A clear Biden win accompanied by the Democrats securing the Senate and keeping their majority in the House of Representatives (a so-called “blue wave”) would increase the chances of a significant stimulus package being approved rapidly. This would be positive for the equity markets and for other risk assets, such as corporate credit and, in particular, high yield bonds. It would also imply a larger deficit outlook and, as a result, an increase in Treasury yields. However, over the medium term Biden’s plan to increase corporate taxes, as well as to implement radical legislation and stringent antitrust measures, is likely to have a negative impact on both business and the equity markets.
The two sides of a Trump victory
On the other hand, a Trump victory combined with a divided Congress — the status quo and a political gridlock — would probably lead to little change in the markets. However, we could expect further doubts about the extent and the timing of additional fiscal stimulus measures to have negative repercussions for the equity markets over the short term. Over time, a second Trump presidency may continue to be relatively pro-business, including further tax cuts in the pipeline, and as a result would be supportive of equities.
On the international front, however, a Trump win will almost certainly lead to more trade friction and an escalation in commercial conflicts with China and the European Union. This is likely to be negative for the global economy and cause further market volatility.
Will the greenback retain its strength?
The forecast for the US dollar is even more complicated. Although the USD has been relatively strong during Trump’s presidency, it is difficult to gauge the effect the President’s increasingly confrontational approach with US partners and China, as well as the progressive withdrawal of the US from multilateralism and global engagement, will have on the greenback over time.
Moreover, the coronavirus pandemic and the economic policy enacted globally to manage its effects may well have a more important impact on the exchange rate than the result of the presidential election. Having said that, the past few weeks have shown that the USD remains one of the most relevant safe haven assets during times of crisis and uncertainty.
Positioning of the Ethna Funds
It is precisely because of this wide range of possibilities that, with regard to the election, we want to retain both our ability to act and our flexibility in the management of the Ethna Funds.
For the Ethna-AKTIV, this means that although, based on our positive outlook, we assume that share prices will tend to rise over the next three months, we are keeping the fund's risk ratio in neutral/slightly positive territory for the time being.

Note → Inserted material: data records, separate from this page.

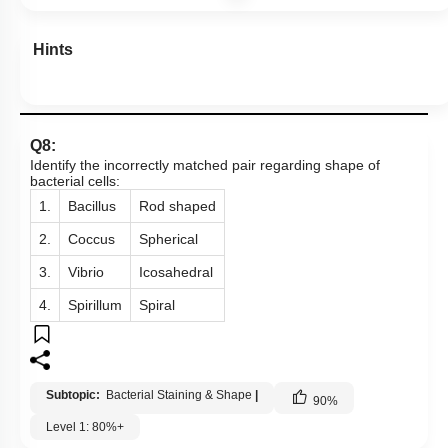
Hints
Q8:
Identify the incorrectly matched pair regarding shape of
bacterial cells:
1.
Bacillus
Rod shaped
2.
Coccus
Spherical
3.
Vibrio
Icosahedral
4.
Spirillum
Spiral
Subtopic:
Bacterial Staining & Shape
|
90
%
Level 1: 80%+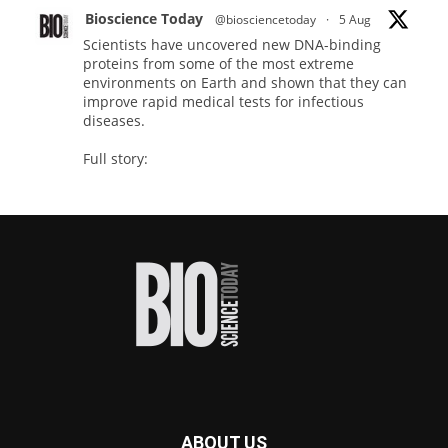
Bioscience Today
@biosciencetoday
·
5 Aug
Scientists have uncovered new DNA-binding
proteins from some of the most extreme
environments on Earth and shown that they can
improve rapid medical tests for infectious
diseases.
Full story:
#diagnosis
#medicaltests
#bioscience
Twitter
Bioscience Today
@biosciencetoday
·
5 Aug
High-sensitivity immunofluorescence with
no species or isotype constraints
@ams_bio
Twitter
ABOUT US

This will allow us to use market setbacks, and the resulting attractive entry levels, for purchases. If there is no post-election contraction, we are also willing to buy into the rising market. We are confident that our currency and gold allocations put us in a good position prior to the election, and we are therefore refraining from making any major adjustments.
The bond-focused Ethna-DEFENSIV is conservatively positioned and we will continue to avoid equity investments in the run-up to the US elections. As the robust bond portfolio, which accounts for 85% of the total portfolio, focuses on carefully selected corporate bonds, we will not be making any further adjustments before the elections and expect stable positive returns in the future. Gold and the currency positions in the Swiss francs and Japanese yen should help to stabilise the fund, especially in the event of a negative scenario where the election results are challenged in court.
The upcoming US presidential election has virtually no impact on the allocation of the Ethna-DYNAMISCH. As previously noted, the long-term effects of elections are relatively limited, so that the strategic asset allocation of the fund is not affected. In selecting individual stocks, we focus on the fundamental trends of the underlying companies and generally try to keep the influence of binary political decisions as low as possible, so that there is no immediate need for adjustment. At a tactical level, the upcoming election is one of the many factors that will influence short-term decision-making, but so far we have seen little evidence that would require an adjustment of the current fund positioning.